Bom, em minha opinião errado, muito errado. Não podemos voltar a confinar o país. Por muito medo que os ‘confortáveis’ tenham de apanharem o vírus, o resto da população também o tem, mas prefere não morrer à fome e ao medo. Se num primeiro instante o confinamento permitiu avaliar melhor a situação e preparar estruturas e processos de urgência para tratar dos problemas sanitários, não se percebe que perante a iminência de uma segunda vaga caminhemos na mesma direção.

A economia não aguenta, e se a economia não aguenta as empresas e as famílias não aguentarão (excepção feita aos “confortáveis”, claro). A ‘pipa de massa’ não resolverá tudo.

Mas, para além das questões económicas e sociais, restam as questões da saúde.

Tentarei ser muito objetivo, morreu-se provavelmente mais de ‘mortes colaterais da Covid-19’ que de mortes diretas da Covid-19.

O que quer isto dizer? De acordo com esta excelente peça jornalística de Mariana Almeida Nogueira, desde 16 de Março de 2020 até 2 de Agosto de 2020 (data do artigo referido), há cerca de mais 4327 mortes que em igual período em 2019, e que dessas mortes em excesso somente 40% são mortes directas derivadas da Covid-19, os restantes 60% (cerca de 2.600) são as ditas ‘mortes colaterais da Covid-19’. Citando os especialistas da Escola Nacional de Saúde Pública, “É possível que este aumento de mortalidade esteja associado a casos de doença crónica grave cuja investigação e tratamento possam ter sido adiados devido à pandemia de COVID-19, porque os doentes evitaram procurar os serviços, ou porque as listas de espera adiaram os diagnósticos e tratamentos para além do prazo em que poderiam ter sido efetivos”. Nada mais a acrescentar, aqui. O medo é uma força poderosa, e pouco controlável nas suas consequências.
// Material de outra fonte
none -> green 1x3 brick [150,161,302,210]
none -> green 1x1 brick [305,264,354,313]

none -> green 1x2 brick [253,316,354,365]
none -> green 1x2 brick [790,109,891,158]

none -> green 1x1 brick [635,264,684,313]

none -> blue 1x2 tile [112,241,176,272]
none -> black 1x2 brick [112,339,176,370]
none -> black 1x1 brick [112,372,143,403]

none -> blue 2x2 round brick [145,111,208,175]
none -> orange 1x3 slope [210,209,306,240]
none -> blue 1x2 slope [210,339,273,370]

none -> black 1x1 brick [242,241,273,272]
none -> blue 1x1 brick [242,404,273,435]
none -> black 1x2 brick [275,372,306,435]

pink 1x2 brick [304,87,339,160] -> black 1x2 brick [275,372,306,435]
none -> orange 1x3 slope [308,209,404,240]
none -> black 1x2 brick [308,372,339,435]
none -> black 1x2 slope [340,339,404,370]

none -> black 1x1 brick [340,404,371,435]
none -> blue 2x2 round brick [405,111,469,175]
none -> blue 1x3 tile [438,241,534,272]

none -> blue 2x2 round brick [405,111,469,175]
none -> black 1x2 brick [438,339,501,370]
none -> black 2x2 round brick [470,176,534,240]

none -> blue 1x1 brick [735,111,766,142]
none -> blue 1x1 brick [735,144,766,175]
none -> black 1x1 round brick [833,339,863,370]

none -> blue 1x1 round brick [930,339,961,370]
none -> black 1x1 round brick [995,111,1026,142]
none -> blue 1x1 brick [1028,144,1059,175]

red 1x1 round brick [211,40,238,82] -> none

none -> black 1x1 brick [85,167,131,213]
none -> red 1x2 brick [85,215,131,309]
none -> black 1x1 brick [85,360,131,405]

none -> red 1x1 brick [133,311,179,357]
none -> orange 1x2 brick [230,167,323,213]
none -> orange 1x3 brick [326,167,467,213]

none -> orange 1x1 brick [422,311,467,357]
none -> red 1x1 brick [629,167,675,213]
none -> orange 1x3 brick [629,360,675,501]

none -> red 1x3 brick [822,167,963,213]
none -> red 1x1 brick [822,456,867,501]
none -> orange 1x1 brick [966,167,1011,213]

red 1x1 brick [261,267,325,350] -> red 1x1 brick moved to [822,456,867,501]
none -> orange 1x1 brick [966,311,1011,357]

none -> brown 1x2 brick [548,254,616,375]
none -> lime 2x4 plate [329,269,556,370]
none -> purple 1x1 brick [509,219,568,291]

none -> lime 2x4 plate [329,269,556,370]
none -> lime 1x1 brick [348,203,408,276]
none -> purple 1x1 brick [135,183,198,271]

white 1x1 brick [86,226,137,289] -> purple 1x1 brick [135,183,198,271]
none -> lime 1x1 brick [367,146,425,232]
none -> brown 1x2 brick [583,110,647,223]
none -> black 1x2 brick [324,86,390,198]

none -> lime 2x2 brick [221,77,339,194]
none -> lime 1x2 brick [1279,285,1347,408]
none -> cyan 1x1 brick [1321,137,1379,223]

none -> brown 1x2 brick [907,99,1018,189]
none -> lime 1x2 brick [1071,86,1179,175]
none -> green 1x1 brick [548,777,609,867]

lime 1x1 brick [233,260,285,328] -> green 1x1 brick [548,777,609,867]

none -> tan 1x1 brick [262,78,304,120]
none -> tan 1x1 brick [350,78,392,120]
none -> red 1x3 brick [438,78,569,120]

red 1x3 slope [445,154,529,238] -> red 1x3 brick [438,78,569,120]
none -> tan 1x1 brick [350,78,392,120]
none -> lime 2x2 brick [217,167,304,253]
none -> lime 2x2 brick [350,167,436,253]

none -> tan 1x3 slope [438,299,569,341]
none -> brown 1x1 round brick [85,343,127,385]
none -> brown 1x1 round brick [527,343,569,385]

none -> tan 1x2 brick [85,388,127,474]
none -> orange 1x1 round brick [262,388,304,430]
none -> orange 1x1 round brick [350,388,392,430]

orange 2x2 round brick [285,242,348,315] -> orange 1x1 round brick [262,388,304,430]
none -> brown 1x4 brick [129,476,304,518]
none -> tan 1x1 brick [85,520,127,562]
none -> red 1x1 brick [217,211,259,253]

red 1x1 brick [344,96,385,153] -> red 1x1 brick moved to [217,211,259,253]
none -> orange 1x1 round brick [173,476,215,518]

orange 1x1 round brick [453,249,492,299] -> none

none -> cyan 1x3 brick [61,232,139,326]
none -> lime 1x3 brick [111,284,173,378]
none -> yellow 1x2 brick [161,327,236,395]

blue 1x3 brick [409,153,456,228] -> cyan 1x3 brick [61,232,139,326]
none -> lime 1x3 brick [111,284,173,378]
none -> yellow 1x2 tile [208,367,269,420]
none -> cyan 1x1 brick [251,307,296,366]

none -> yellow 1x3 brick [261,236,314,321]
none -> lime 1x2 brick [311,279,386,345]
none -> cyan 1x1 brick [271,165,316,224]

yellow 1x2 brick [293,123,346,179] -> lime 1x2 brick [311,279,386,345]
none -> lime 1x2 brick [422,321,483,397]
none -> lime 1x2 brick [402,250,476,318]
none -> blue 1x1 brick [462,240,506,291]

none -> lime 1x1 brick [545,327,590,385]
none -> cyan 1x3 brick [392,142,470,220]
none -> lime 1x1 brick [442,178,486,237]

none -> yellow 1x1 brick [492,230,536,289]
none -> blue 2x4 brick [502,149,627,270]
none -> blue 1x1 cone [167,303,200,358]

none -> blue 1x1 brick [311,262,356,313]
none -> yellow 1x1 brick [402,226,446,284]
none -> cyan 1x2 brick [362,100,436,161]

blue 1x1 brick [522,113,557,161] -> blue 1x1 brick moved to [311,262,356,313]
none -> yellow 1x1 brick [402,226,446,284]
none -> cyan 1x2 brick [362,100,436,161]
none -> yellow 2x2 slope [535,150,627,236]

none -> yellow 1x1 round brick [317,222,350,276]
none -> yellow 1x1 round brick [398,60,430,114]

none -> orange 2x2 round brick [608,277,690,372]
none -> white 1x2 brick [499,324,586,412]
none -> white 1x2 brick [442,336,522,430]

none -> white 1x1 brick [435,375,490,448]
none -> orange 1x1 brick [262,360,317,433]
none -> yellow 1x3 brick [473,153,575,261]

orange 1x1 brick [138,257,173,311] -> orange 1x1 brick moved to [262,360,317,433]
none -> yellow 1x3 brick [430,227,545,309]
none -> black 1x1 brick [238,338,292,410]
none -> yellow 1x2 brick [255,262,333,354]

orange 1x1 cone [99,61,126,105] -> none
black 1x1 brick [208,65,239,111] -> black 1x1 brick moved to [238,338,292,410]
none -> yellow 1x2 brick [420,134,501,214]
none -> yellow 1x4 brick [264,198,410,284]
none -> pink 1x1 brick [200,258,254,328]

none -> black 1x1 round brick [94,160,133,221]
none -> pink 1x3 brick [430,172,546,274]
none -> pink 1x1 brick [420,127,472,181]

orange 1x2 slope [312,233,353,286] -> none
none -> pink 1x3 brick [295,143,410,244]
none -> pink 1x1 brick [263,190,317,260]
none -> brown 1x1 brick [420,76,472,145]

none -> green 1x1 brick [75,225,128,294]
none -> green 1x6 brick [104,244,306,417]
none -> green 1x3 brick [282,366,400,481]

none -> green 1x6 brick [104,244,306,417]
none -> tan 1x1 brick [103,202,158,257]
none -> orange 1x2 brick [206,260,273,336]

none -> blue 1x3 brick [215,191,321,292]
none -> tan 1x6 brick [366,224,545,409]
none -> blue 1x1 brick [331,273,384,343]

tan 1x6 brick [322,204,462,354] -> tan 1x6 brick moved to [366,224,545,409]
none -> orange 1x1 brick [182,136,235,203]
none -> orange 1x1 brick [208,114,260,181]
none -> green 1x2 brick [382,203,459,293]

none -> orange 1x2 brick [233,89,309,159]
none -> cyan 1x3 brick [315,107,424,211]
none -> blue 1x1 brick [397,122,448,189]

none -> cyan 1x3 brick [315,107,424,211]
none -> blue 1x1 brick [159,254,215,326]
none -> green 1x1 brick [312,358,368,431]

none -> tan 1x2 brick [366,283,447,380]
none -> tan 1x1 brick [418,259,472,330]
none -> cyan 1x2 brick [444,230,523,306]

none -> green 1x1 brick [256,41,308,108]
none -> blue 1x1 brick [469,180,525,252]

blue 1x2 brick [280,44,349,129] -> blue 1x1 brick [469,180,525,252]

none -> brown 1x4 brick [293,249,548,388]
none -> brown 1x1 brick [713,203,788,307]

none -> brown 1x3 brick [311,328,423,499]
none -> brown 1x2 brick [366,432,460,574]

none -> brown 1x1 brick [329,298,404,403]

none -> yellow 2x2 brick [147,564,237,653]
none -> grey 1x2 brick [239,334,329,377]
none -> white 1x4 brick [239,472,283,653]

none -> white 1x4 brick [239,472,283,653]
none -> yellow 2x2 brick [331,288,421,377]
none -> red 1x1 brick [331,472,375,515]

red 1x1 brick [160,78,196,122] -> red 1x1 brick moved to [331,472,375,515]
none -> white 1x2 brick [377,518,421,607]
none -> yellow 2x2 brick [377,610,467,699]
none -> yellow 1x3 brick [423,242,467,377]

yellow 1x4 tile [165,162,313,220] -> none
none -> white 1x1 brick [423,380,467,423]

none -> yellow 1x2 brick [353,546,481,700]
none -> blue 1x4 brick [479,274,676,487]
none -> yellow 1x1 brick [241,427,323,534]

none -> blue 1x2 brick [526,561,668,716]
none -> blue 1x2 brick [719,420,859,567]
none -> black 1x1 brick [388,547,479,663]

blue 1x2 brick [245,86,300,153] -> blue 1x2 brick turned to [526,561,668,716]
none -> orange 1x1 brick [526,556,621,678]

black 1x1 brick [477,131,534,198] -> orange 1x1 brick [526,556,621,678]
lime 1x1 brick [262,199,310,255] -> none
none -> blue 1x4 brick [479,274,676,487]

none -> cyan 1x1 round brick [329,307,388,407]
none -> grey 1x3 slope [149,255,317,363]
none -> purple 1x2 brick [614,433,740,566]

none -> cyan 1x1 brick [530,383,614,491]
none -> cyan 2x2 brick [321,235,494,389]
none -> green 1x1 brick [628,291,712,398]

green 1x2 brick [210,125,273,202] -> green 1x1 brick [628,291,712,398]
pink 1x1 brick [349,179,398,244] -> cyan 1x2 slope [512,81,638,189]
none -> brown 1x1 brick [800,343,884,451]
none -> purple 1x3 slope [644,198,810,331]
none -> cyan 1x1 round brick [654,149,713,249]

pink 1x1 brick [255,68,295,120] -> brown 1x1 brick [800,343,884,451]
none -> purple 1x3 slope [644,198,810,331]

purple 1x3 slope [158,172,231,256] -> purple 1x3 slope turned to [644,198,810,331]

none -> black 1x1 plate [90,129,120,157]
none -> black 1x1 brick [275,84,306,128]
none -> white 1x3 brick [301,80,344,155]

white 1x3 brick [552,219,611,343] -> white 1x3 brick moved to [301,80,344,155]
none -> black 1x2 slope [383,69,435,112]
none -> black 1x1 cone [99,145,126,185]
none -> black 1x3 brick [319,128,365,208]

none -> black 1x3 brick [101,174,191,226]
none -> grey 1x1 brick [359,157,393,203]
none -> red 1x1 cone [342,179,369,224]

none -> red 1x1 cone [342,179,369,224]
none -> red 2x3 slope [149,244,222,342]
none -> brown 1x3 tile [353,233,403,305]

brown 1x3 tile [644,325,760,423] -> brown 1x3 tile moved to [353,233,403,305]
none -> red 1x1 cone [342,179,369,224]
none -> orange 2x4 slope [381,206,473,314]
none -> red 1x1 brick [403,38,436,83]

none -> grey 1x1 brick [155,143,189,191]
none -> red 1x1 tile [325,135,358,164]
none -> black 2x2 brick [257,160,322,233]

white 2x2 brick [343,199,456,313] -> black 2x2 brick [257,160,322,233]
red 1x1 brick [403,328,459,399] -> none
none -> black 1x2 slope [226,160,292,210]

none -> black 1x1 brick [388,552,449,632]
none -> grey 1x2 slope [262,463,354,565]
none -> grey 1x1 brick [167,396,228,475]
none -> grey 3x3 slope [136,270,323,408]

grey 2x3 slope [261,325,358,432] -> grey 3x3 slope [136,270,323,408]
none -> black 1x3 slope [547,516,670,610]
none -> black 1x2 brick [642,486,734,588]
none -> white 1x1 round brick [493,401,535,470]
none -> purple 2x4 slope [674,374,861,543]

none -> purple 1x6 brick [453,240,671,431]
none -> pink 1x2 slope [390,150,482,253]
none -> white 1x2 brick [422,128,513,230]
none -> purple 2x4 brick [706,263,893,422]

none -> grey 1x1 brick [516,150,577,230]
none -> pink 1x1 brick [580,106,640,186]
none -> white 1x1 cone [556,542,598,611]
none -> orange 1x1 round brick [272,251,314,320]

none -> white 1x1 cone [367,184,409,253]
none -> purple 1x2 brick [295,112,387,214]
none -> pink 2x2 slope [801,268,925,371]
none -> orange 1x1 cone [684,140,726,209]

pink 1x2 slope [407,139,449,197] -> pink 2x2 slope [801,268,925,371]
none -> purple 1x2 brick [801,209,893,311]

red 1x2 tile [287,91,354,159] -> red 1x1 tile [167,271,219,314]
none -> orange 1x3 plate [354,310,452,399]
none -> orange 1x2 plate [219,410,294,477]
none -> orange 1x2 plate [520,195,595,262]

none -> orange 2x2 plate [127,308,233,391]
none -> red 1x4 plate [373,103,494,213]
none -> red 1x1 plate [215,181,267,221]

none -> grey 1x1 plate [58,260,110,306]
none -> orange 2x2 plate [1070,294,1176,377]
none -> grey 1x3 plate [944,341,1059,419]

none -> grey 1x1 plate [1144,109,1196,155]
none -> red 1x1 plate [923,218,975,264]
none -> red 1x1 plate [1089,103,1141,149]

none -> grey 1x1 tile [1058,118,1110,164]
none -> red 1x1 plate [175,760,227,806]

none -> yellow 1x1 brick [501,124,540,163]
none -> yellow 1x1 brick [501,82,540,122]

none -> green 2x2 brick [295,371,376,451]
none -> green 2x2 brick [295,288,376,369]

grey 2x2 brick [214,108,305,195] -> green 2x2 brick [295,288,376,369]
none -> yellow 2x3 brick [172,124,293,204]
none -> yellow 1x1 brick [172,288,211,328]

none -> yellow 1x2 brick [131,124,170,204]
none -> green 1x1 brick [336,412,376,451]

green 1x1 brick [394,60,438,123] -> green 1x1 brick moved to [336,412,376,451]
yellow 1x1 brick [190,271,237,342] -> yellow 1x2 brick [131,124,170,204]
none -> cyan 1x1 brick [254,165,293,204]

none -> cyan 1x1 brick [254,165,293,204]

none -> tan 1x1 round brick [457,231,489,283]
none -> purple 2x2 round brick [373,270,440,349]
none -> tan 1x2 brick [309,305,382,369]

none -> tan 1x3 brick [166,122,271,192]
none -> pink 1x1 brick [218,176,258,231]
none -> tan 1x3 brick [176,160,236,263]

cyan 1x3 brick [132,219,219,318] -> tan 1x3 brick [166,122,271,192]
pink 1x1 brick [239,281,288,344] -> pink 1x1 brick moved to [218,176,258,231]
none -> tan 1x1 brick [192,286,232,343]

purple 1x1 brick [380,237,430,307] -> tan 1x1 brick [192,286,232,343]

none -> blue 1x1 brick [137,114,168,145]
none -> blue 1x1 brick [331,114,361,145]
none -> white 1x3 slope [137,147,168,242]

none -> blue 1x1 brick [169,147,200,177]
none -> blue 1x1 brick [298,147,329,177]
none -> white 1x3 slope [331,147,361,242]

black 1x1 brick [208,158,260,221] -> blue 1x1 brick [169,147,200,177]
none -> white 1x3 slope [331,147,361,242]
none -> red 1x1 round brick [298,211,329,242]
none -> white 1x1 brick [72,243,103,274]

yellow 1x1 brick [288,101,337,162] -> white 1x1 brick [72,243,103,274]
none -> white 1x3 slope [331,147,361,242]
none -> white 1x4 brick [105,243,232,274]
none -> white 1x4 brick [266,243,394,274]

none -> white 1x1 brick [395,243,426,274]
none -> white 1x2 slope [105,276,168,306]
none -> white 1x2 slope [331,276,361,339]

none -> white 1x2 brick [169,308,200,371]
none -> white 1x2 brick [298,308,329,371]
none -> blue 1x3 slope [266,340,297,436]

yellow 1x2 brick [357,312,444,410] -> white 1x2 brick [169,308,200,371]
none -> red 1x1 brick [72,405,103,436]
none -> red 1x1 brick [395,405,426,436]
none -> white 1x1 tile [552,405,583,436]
Ou seja, morreu-se mais do tratamento (mesmo que preventivo) que da doença.

Veja-se, por exemplo, o seguinte gráfico referente à comparação da evolução de "Situações que exigiram transportes de emergência de janeiro a maio de 2017 a 2020” (19 junho 2020, Julian Perelman, - fonte). Houve quebras enormes em relação ao padrão histórico.

Para além da Covid-19 as pessoas continuaram iguais, com os mesmos problemas de saúde. É fácil de perceber as mortes em excesso.